■ **WHAT IS BEING ASKED**
Write out everything from the start of the entries down through the line containing "320 With Step-by-Step Explanation", including that line, leaving the pictures out of your answer.

■ **MATERIAL FOR THE TASK**
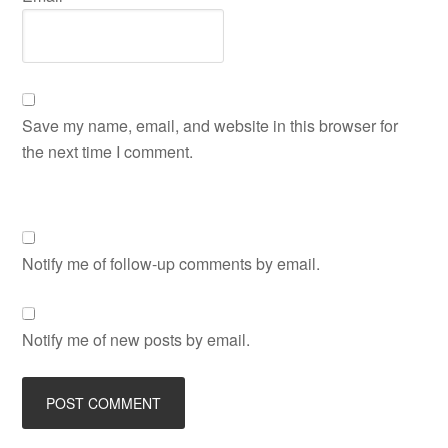
Save my name, email, and website in this browser for
the next time I comment.
Notify me of follow-up comments by email.
Notify me of new posts by email.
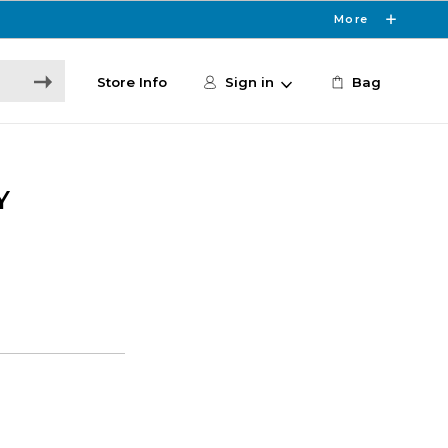
More
Store Info
Sign in
Bag
Y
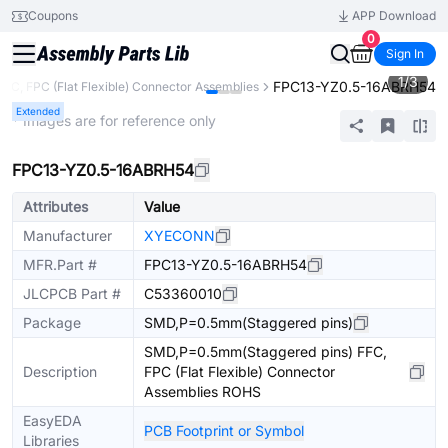
Coupons
APP Download
0
Sign In
1
/
3
FPC13-YZ0.5-16ABRH54
FFC, FPC (Flat Flexible) Connector Assemblies
Extended
* Images are for reference only
FPC13-YZ0.5-16ABRH54
Attributes
Value
Manufacturer
XYECONN
MFR.Part #
FPC13-YZ0.5-16ABRH54
JLCPCB Part #
C53360010
Package
SMD,P=0.5mm(Staggered pins)
SMD,P=0.5mm(Staggered pins) FFC,
Description
FPC (Flat Flexible) Connector
Assemblies ROHS
EasyEDA
PCB Footprint or Symbol
Libraries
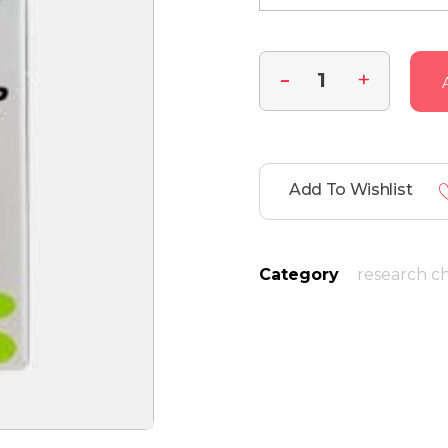
Add To Wishlist
Category
research c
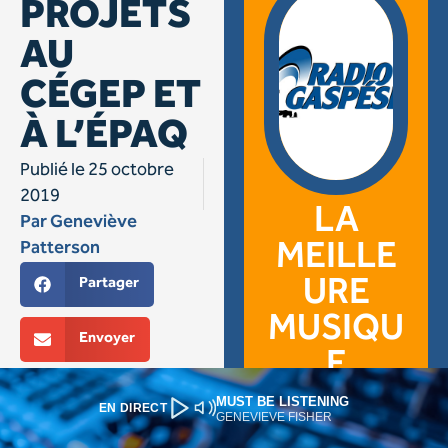
MUST BE LISTENING
EN DIRECT
GENEVIEVE FISHER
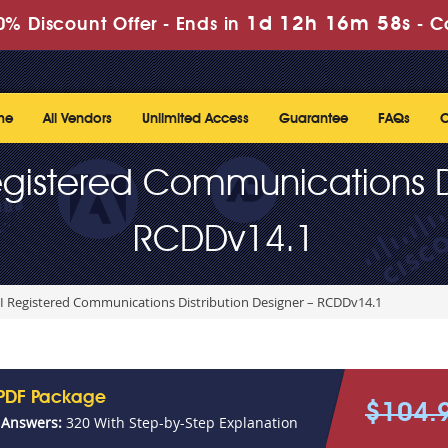
1d 12h 16m 56s
% Discount Offer -
Ends in
-
C
me
All Vendors
Unlimited Access
Guarantee
FAQs
C
gistered Communications Di
RCDDv14.1
I Registered Communications Distribution Designer – RCDDv14.1
PDF Package
$104.
 Answers:
320 With Step-by-Step Explanation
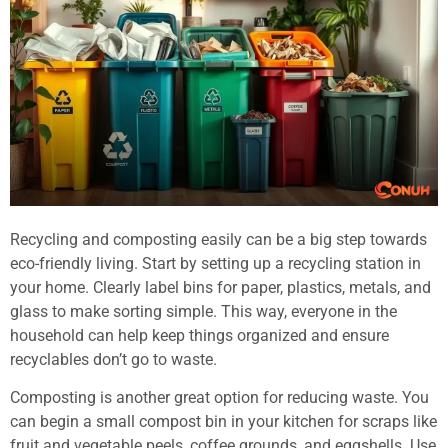
Recycling and composting easily can be a big step towards
eco-friendly living. Start by setting up a recycling station in
your home. Clearly label bins for paper, plastics, metals, and
glass to make sorting simple. This way, everyone in the
household can help keep things organized and ensure
recyclables don’t go to waste.
Composting is another great option for reducing waste. You
can begin a small compost bin in your kitchen for scraps like
fruit and vegetable peels, coffee grounds, and eggshells. Use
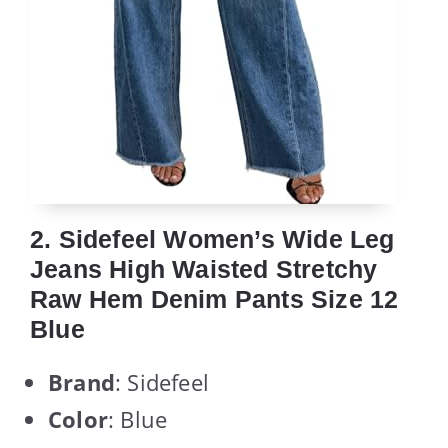
2. Sidefeel Women’s Wide Leg
Jeans High Waisted Stretchy
Raw Hem Denim Pants Size 12
Blue
Brand
: Sidefeel
Color
: Blue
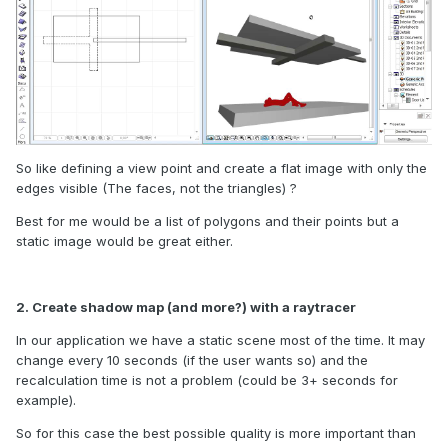
So like defining a view point and create a flat image with only the
edges visible (The faces, not the triangles) ?
Best for me would be a list of polygons and their points but a
static image would be great either.
2. Create shadow map (and more?) with a raytracer
In our application we have a static scene most of the time. It may
change every 10 seconds (if the user wants so) and the
recalculation time is not a problem (could be 3+ seconds for
example).
So for this case the best possible quality is more important than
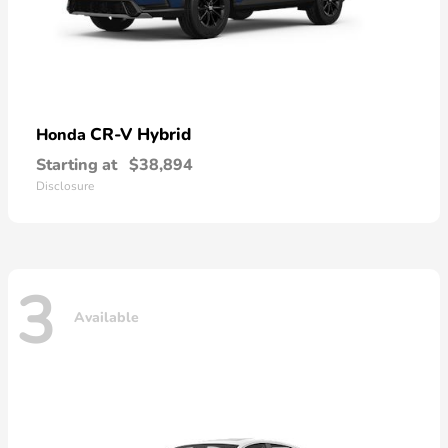
CR-V Hybrid
Honda
Starting at
$38,894
Disclosure
3
Available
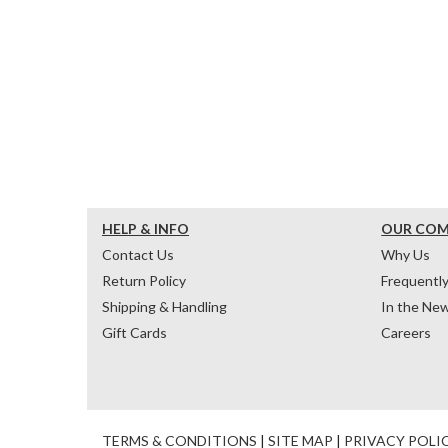
HELP & INFO
OUR CO
Contact Us
Why Us
Return Policy
Frequentl
Shipping & Handling
In the Ne
Gift Cards
Careers
TERMS & CONDITIONS
|
SITE MAP
|
PRIVACY POLI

■ **FINISHED EXERCISE**
Save my name, email, and website in this browser for
the next time I comment.
Notify me of follow-up comments by email.
Notify me of new posts by email.
More
Store Info
Sign in
Bag
Y
Coupons
APP Download
0
Sign In
1
/
3
FPC13-YZ0.5-16ABRH54
FFC, FPC (Flat Flexible) Connector Assemblies
Extended
* Images are for reference only
FPC13-YZ0.5-16ABRH54
Attributes
Value
Manufacturer
XYECONN
MFR.Part #
FPC13-YZ0.5-16ABRH54
JLCPCB Part #
C53360010
Package
SMD,P=0.5mm(Staggered pins)
SMD,P=0.5mm(Staggered pins) FFC,
Description
FPC (Flat Flexible) Connector
Assemblies ROHS
EasyEDA
PCB Footprint or Symbol
Libraries
Add To Wishlist
Category
research c
MUST BE LISTENING
EN DIRECT
GENEVIEVE FISHER
1d 12h 16m 56s
% Discount Offer -
Ends in
-
C
me
All Vendors
Unlimited Access
Guarantee
FAQs
C
gistered Communications Di
RCDDv14.1
I Registered Communications Distribution Designer – RCDDv14.1
PDF Package
$104.
 Answers:
320 With Step-by-Step Explanation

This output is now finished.